John McCain told a room full of small business owners the other day that Barack Obama is bad news for business. McCain even went so far as to criticize the Democratic party hopeful for being willing to reconsider NAFTA.
It's a good thing Senator McCain acknowledges that economics isn't his strong suit, given that, since 2001, the U.S. has lost more than 2 million manufacturing jobs, and nearly 1 million professional, and information service, positions, and NAFTA trade deficits alone have resulted in the loss of hundreds and thousands of jobs.
Nor does it come as breaking news to most of us that real wages have stagnated in the past thirty-odd years, and have actually fallen in the past year. As reporter David Cay Johnston points out, the average annual income, for the upper one percent of the population, has increased by 650%, since 1975, while "the vast majority" have lost about 3% in annual income.
It's been the same old song, since the great Depression, of the rich getting richer while the rest of us shine their shoes, but not since the 1920's has the disparity between rich and poor been this great, It's not only working Americans that are getting poorer. Thanks to this administration, which posted an unparalled $374 billion budget deficit in 2003, one that is projected to rise to $631 billion -- nearly twice that -- before Mr. Bush leaves office, the government is getting poorer, too. If things keep up at this rate, the U.S. Treasury may have to declare bankruptcy.
This president's tax policies, which have clearly favored the rich and corporations, are the model from which John McCain draws as he looks to greater deregulation, cutting even more taxes for corporations, and expanding NAFTA, all at the expense of federal programs. As we know, McCain vows to keep Bush's tax cuts for the wealthiest, adding another $300 billion a year to an already bloated budget deficit. In fact, the senator from Arizona told his audience of small businessmen that he even plans to help them "write off some new investments." How about allowing you and me to write off the cost of gas?
Far from it. John McCain, along with his colleagues in the Senate, blocked a windfall profits tax on oil companies, and unless voters fill more Senate seats with Democrats, in November, you can bet that if elected #44, McCain will also veto any efforts, by Congress, to provide financial relief to those in foreclosure, penalize the excessive interest-gouging of the credit card companies, and eliminate what amounts to a $17 billion tax break, or governmental subsidy, to the oil companies over the next ten years.
Think about this: if McCain is elected president, and the Democrats win a majority of seats in the Senate, (they already have a majority in the House), he will already be a lame duck in his first term of office.
But would McCain then cater to the oil company lobby, too, like his predecessor?
Okay, fair is fair. The senator from Arizona has already confessed that he needs a refresher course in Economics 101, and we believe him. After all, he wants to add another $300 billion a year to the deficit. His reputation, he reminds us, was built on his war hero record, as well as his championing of what he likes to think is ethical government, as well as proving his mettle as a staunch adversary of special interests by taking on the likes of lobbyist Jack Abramoff.

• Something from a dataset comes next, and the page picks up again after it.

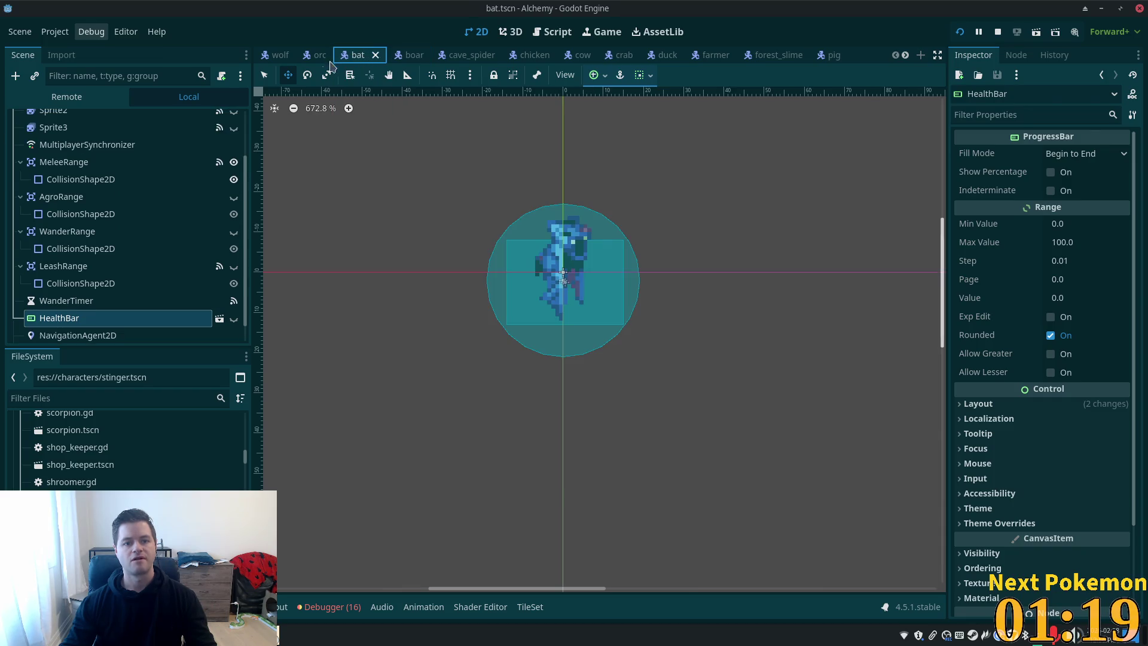
Hide the old HealthBar nodes in the orc and wolf scenes
left_click(317, 55)
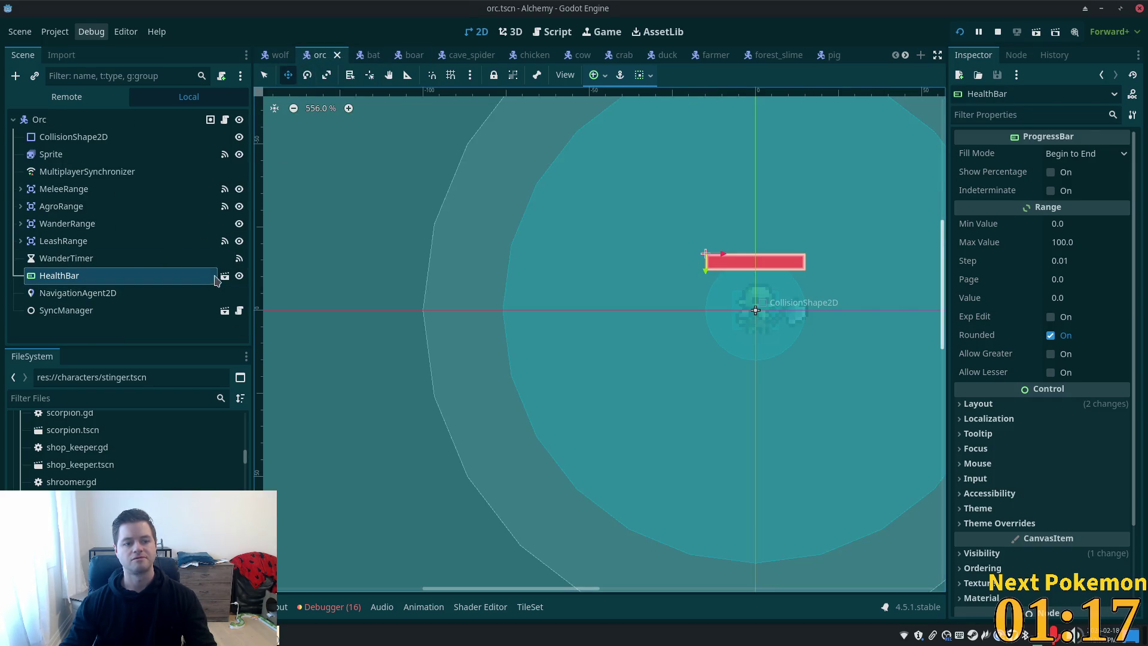
left_click(240, 276)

While he has, in the past, admitted to having lobbyists work for his campaign, McCain has been quick to point out their "honorable records." Clearly, this crusader against corporate lobbies facade wears thin when you consider revelations by the Electronic Frontier Foundation, and the Washington Post, that John McCain's campaign staffers include high profile telecom immunity lobbyists.
That's right, two powerhouse lobbyists, Charlie Black, and Wayne Berman, representing AT&T and Verizon , respectively, play pivotal roles in the Republican presidential candidate's campaign. Black is to McCain what Rove was to Bush. Berman is McCain's national finance co-chair. What exactly are these lobbyists trying to peddle? Nothing less than immunity from prosecution for telecommunication companies, AT&T and Verizon, that broke privacy laws when eavesdropping on phone calls, and turning over private consumer records to the federal government without a warrant.
McCain, who spoke out against companies that violate their customers' confidence several months ago, saying that "their actions undermine our respect for the law," now asserts that he supports immunity for telecommunication companies, unqualifiedly, if they help in a governmental investigation. In fact, he goes so far as to say that neither the government nor the telecoms have to apologize for acts that only "the ACLU and trial lawyers" would question. My, my, the Arizona senator is a quick study. He's already using the ACLU for target practice.
Too bad Spiro Agnew isn't around to run as McCain's vice president. It's clear that not only will McCain have to outsource decisions that deal with abstinence-only programs as a requirement for HIV/AIDS funding, he may even have to outsource ethics investigations due to an egregious conflict of interest.
We know -- the president doesn't make the laws. But he sure gets to break them, doesn't he?
By flip flopping on the constitutionality of the National Security Agency's surveillance program, and giving key telecom lobbyists prominent play in his campaign, the presidential heir apparent shows that he, too, can be bought.